A healthier new home for the nonmedical cancer support group.

Architect: Michael Carlson

The project: Two 5,000-square-foot buildings—one for administration, the other for public programs—connected via an arching “Bridge of Hope” roof, to be built in Lakewood Ranch.

What’s green: Recycled content in carpeting, toilet partitions and composite wood products, and no caulking, adhesives or other materials containing unhealthy volatile organic compounds (VOCs). Photo sensors will automatically dim or increase auxiliary electric lights. “It blends day lighting with highly efficient fluorescent lighting so a desk always has the right amount to work comfortably,” explains Carlson.

Healthy outdoor spaces: Outdoor healing gardens will be created with Florida-friendly, drought-tolerant plants.
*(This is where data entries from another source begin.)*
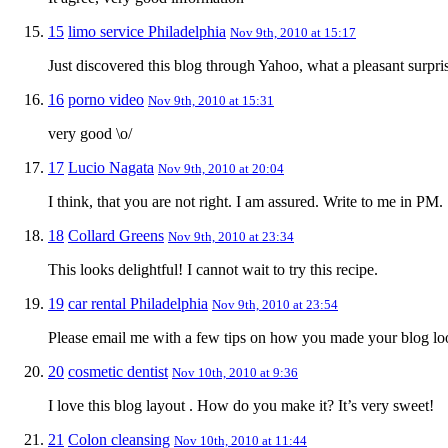
15
limo service Philadelphia
Nov 9th, 2010 at 15:17
Just discovered this blog through Yahoo, what a pleasant surpri
16
porno video
Nov 9th, 2010 at 15:31
very good \o/
17
Lucio Nagata
Nov 9th, 2010 at 20:04
I think, that you are not right. I am assured. Write to me in PM.
18
Collard Greens
Nov 9th, 2010 at 23:34
This looks delightful! I cannot wait to try this recipe.
19
car rental Philadelphia
Nov 9th, 2010 at 23:54
Please email me with a few tips on how you made your blog loo
20
cosmetic dentist
Nov 10th, 2010 at 9:36
I love this blog layout . How do you make it? It’s very sweet!
21
Colon cleansing
Nov 10th, 2010 at 11:44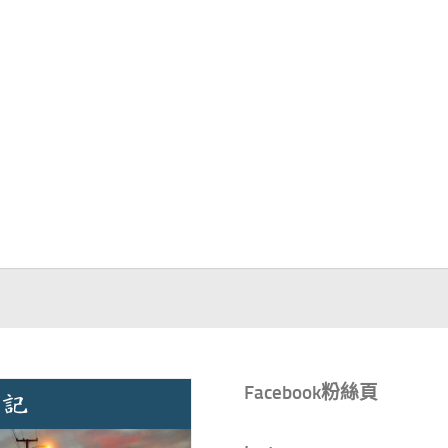
Facebook粉絲頁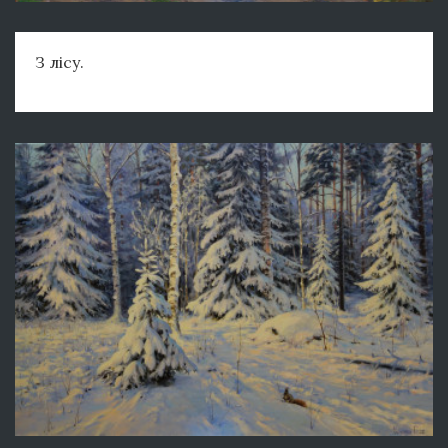
З лісу.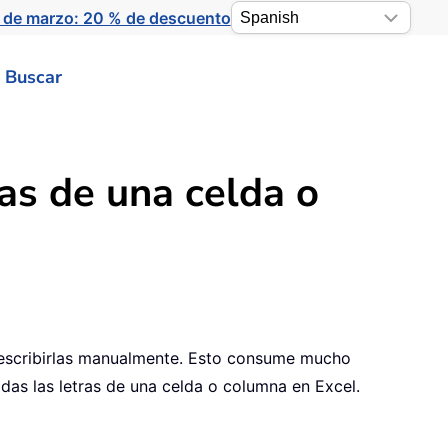
 de marzo: 20 % de descuento
Buscar
as de una celda o
 a escribirlas manualmente. Esto consume mucho
das las letras de una celda o columna en Excel.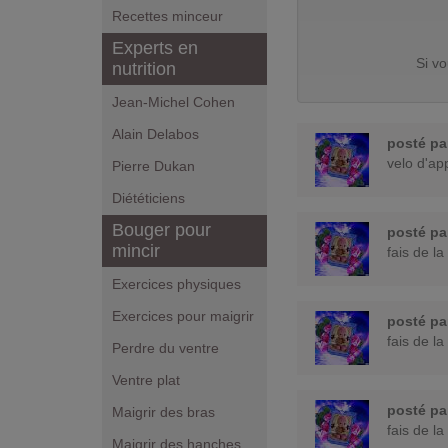
Recettes minceur
Experts en
Si v
nutrition
Jean-Michel Cohen
Alain Delabos
posté p
velo d'ap
Pierre Dukan
Diététiciens
Bouger pour
posté p
mincir
fais de la
Exercices physiques
Exercices pour maigrir
posté p
fais de la
Perdre du ventre
Ventre plat
posté p
Maigrir des bras
fais de la
Maigrir des hanches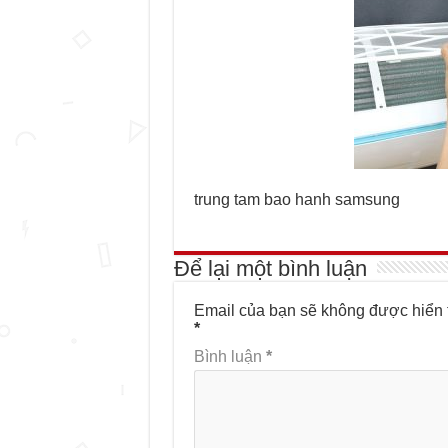
trung tam bao hanh samsung
Để lại một bình luận
Email của bạn sẽ không được hiển t
*
Bình luận
*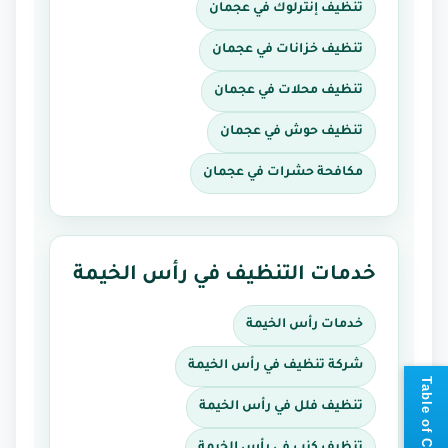
تنظيف إنترلوك في عجمان
تنظيف خزانات في عجمان
تنظيف محلات في عجمان
تنظيف حوش في عجمان
مكافحة حشرات في عجمان
خدمات التنظيف في رأس الخيمة
خدمات رأس الخيمة
شركة تنظيف في رأس الخيمة
📘
T
a
b
l
e
o
f
C
o
n
t
e
n
t
تنظيف فلل في رأس الخيمة
تنظيف كنب في رأس الخيمة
Any irrigation needed will use reclaimed water.

The payoff: Carlson says the complex is expected to save 35 percent off energy bills with its high-efficiency air conditioning system, and will reduce water consumption through low-flow fixtures and faucets, waterless urinals and dual-flush toilets.

And then: The Wellness Community plans to apply for LEED certification and hopes to apply green principles to its other locales. The Sarasota plans can serve as a model although green building requires adaptation to its climate, says Carlson. “You can’t take this design and set it anywhere because it’s so in tune with the climate in Sarasota. That won’t work in Minnesota but many of the concepts, to work with heating instead of cooling, for example, can stay the same.”

University Town Center

New Urbanism brings it all together.

Developer: Benderson Development

The principle: Because they combine the convenience of living and working in the same area, today’s New Urbanist developments provide environmental benefits, says Mark Chait, leasing director.

The scope: Well over 1 million square feet of retail space, plus office space, three hotels and up to 1,750 townhomes, apartments and condominiums being planned as a pedestrian-friendly, multi-use area in order to drastically reduce the number of trips people living there make in order to work, shop, dine or enjoy recreational activities. The first phase is now under construction.

The payoff: Because people living there will tend to remain in the area and make fewer trips by car, University Town Center is expected to have a capture rate in the 40 percent range—one of the highest in Manatee and Sarasota counties. To put that in perspective, normal subdivisions have a capture rate of 5 percent.